«Amianto nella scuola di Penati»

nostro inviato a Colombo (Sri Lanka)
Le ghirlande di fiori fucsia con cui i bambini aspettano «gli italiani» sotto un sole che spacca già di buon mattino, sono più grandi di loro. Alle spalle il portone con i nastri pronti per l'inaugurazione della scuola che la Provincia di Milano, con l’aiuto della Caritas e dell’arcivescovo Oswald Gomis, ha costruito a Negombo. Pochi chilometri da Colombo, la capitale dello Sri Lanka dove, a due anni dallo tsunami, grazie alla cooperazione internazionale oggi si ricomincia a vivere. Ma i ragazzini hanno ancora gli occhi nerissimi e un po’ tristi di chi un giorno ha visto arrivare un’onda che in un attimo ha portato via la casa, la scuola, a molti anche genitori e fratelli. Antiche tradizioni raccontano che il Signore, per creare il paradiso terrestre, scelse proprio Ceylon. L’isola disegnata come una lacrima, lì sotto l’India e che il cataclisma del 26 dicembre 2004 ha trasformato in un inferno. Solo qui almeno 40mila degli oltre 280mila morti a cui va aggiunto un numero di dispersi che nessuno potrà mai nemmeno contare. In un Paese a grande maggioranza buddhista, Negombo è la «piccola Roma», un’enclave cattolica dove preti dalla tunica bianchissima promettono ai piccoli un futuro, strappandoli dalla strada e dall’ignoranza. Magari dal fanatismo delle tigri tamil che, per ferire a morte il leone della bandiera nazionale, solo qualche giorno fa hanno cercato di colpire il porto di Colombo mandandogli addosso una nave piena di esplosivo.

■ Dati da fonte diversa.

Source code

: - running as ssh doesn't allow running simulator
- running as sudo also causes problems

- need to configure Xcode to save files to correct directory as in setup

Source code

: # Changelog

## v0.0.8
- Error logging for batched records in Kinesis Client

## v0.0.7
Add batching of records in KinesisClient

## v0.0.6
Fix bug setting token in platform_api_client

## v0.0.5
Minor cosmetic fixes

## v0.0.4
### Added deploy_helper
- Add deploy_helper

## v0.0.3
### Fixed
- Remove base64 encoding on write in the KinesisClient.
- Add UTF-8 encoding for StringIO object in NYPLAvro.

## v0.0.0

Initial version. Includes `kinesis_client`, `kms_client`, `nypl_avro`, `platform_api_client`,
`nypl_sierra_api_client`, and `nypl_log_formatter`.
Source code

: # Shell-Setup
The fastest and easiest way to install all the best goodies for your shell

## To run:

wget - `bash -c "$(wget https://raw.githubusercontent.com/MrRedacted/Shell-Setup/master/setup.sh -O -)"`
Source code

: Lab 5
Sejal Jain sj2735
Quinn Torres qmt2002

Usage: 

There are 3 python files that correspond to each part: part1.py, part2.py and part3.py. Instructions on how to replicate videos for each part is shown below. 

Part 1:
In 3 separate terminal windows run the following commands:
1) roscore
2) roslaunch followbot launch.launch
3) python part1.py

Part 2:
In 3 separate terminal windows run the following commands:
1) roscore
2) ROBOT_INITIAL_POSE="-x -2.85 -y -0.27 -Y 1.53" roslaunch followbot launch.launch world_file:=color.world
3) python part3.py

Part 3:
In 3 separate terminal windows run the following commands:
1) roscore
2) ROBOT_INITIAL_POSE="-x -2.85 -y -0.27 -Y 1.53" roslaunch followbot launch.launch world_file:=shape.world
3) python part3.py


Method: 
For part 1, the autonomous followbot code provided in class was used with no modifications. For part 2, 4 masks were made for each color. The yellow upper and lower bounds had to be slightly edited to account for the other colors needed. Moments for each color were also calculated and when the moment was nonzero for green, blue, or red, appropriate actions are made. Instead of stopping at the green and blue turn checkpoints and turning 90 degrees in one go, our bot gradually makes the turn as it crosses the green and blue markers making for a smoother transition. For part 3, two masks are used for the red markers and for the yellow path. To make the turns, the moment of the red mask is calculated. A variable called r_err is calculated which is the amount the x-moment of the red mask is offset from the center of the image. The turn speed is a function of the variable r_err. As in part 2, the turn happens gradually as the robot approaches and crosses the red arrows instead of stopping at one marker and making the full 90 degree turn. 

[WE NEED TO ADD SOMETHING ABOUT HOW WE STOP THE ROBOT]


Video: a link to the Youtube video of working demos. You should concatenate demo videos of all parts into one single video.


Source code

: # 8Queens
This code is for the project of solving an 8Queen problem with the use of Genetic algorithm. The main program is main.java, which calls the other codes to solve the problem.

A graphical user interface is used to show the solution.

«In scientia et virtute» recita allora lo stemma del St. Joseph’s, college in perfetto stile coloniale con tanto di divise all’anglosassone che, grazie alla generosità dei milanesi, nel piccolo centro dove 500 famiglie restarono senza tetto e lavoro, ora ha una splendida sede decentrata rispetto alla casa madre della capitale. All’inaugurazione anche un monaco buddhista, il cranio rasato e la veste arancione. «Questa è la scuola di tutti i bambini». Un perfetto esempio di rito ambrosiano, racconta con un pizzico di commozione Filippo Penati. «L’emozione - spiega - è poter vedere che gli aiuti non vanno dispersi, ma diventano qualcosa di concreto. E quale scelta migliore? Se i giovani sono il nostro futuro, abbiamo il dovere di costruire loro una scuola e gettare le basi affinché proprio questo futuro sia solido e pieno di speranze». La struttura, che potrà ospitare 320 alunni, è stata costruita con i versamenti raccolti nel conto corrente di banca Intesa e con un contributo di 145mila euro messo a disposizione da Palazzo Isimbardi. In tutto 585mila euro serviti, oltre che per il college, per 12 abitazioni di pescatori nel villaggio di Kalamulla, per i potabilizzatori da 50mila litri di acqua potabile all’indomani della tragedia. Forse degna di miglior causa la polemica innescata dal capogruppo di An Giovanni De Nicola. «Un’ottima iniziativa - premette -. Peccato un piccolo neo. Tra i materiali con cui si è costruito il tetto sembra ci sia anche l’amianto». Accusa subito rinviata al mittente. «Siamo venuti apposta per controllare la qualità del lavoro - ribatte Penati -. E i certificati dimostrano che è tutto in regola». Sul palco i ragazzini esorcizzano l’incubo con un balletto ispirato allo tsunami. I costumi azzurri che ricordano le onde, strappano uno di loro dalla spiaggia e lo trascinano lontano. Poi Penati si fa piccolo piccolo per entrare in un banchetto circondato da bambini che già sembrano meno tristi. Sulla cattedra l’insegnante fasciata in uno splendido sahari di seta. «Avessimo avuto anche noi una maestra così, avremmo studiato di più». Gli italiani.